San Francisco Superior Court Judge Anne-Christine Massullo last week ordered the district attorney's office to turn over more documents related to San Francisco's troubled crime lab, saying DA Kamala Harris should have done more to provide the defense with exculpatory material.
The judge's 26-page order (.pdf) roundly criticizes both the police department and the district attorney's office.
"The People failed, here, in two respects," Massullo wrote in the order, dated May 17. "First, the district attorney's office did not have in place policies and procedures designed to discover and produce exculpatory information regarding SFPD witnesses. Second, the people -- by which this court means both the police who investigate crime and the district attorney as the prosecutor -- failed to produce exculpatory information actually in their possession regarding [criminalist Deborah] Madden and the crime lab."
But Massullo also denied the defense motions to dismiss the 60 cases joined in the matter -- all related to the alleged misconduct of Madden in the now-closed San Francisco crime lab's drug unit. The motions cited Madden's 2008 misdemeanor domestic violence conviction in another county, which defense lawyers say they were not made aware of even though Madden testified in narcotics cases as a witness for the prosecution. Massullo said the cases are different enough that they must be decided on a case-by-case basis.
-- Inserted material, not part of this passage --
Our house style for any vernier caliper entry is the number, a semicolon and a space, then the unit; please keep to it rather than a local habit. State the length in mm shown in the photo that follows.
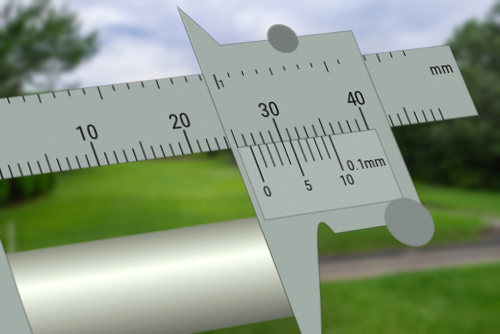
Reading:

"The bottom line, really, is the judge didn't dismiss any of these cases because of Debbie Madden's conviction and the problems at the crime lab," said Erica Derryck, a spokeswoman for Harris. "We have some concerns about the legal analysis underlying [the order]. We're going to decide how to address those directly with the court."
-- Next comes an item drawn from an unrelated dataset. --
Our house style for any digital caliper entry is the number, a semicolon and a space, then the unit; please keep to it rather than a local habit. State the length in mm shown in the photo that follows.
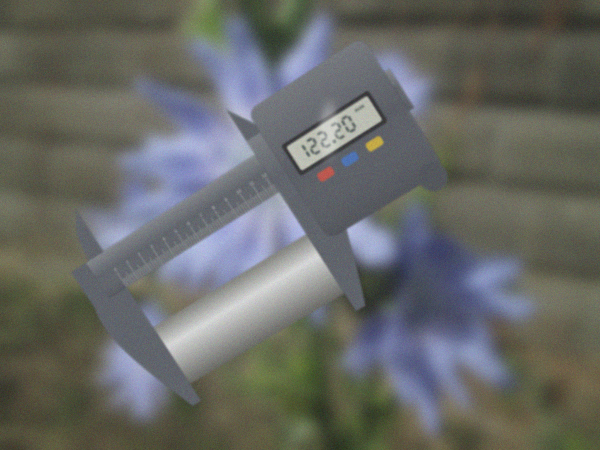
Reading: 122.20; mm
The order stems from a two-month-long hearing on a motion to compel discovery in crime-lab related cases, and it comes a couple of weeks after The San Francisco Chronicle first reported that dozens of San Francisco police officers have criminal convictions or misconduct records that have never been turned over to defense attorneys.
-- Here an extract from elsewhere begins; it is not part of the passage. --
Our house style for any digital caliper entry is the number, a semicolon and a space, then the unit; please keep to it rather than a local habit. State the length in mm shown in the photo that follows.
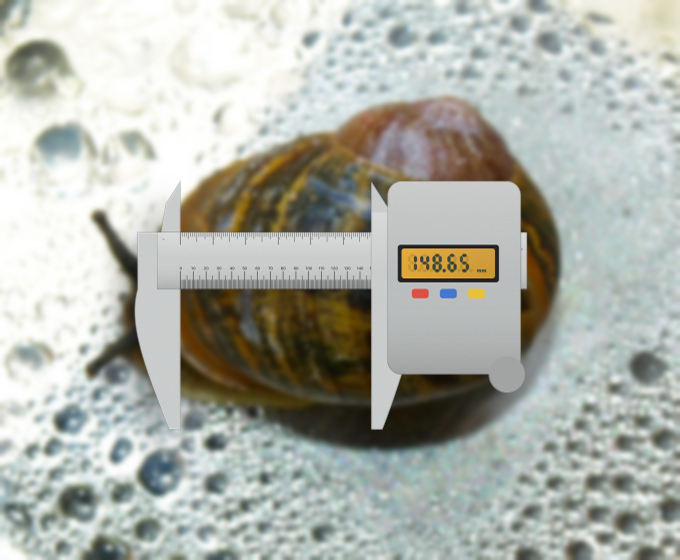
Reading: 148.65; mm
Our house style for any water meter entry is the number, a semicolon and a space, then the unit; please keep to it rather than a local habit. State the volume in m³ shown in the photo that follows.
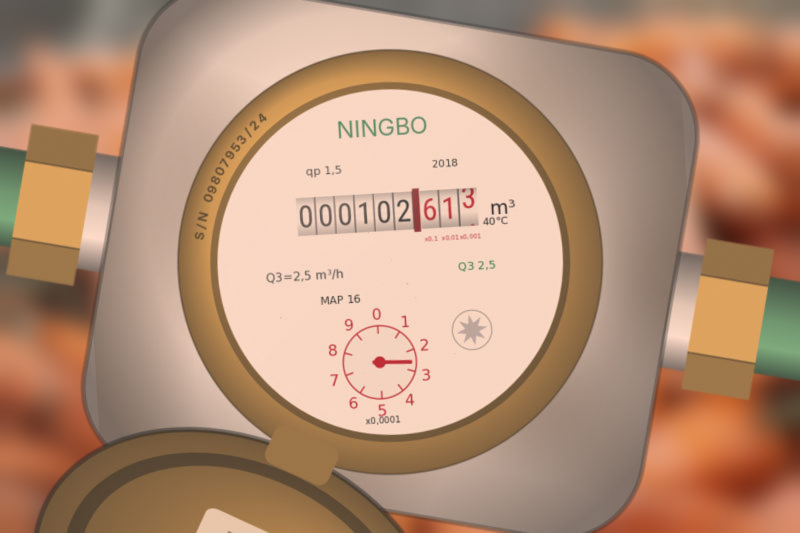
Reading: 102.6132; m³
That revelation prompted Police Chief George Gascon and Harris to hold a joint press conference to discuss their efforts to implement policies and procedures for Brady material related to police witnesses. At the time, Harris said the police department and her office have to follow state constitution and Government Code sections that protect police officers' privacy.
But Massullo's order said the DA's office is required to inform itself of exculpatory information about police department witnesses, whether it's in personnel files or not. "The district attorney cannot hide from her affirmative obligation behind a procedural mechanism designed for a separate and unrelated purpose."
Massullo denied the police and DA's request for a protective order related to Madden's personnel file. Massullo did grant the protective order as it relates to the criminal investigation surrounding the drug lab, though.
Public Defender Jeff Adachi said Massullo's order "completely discredits the district attorney's claim that she cannot run checks on police officers' criminal histories because of confidentiality rules."
Derryck said Adachi's take on the order amounted to "sour grapes."
"Once again, this is an example of him playing politics with public safety," she said. "He lost all of his motions to dismiss any cases."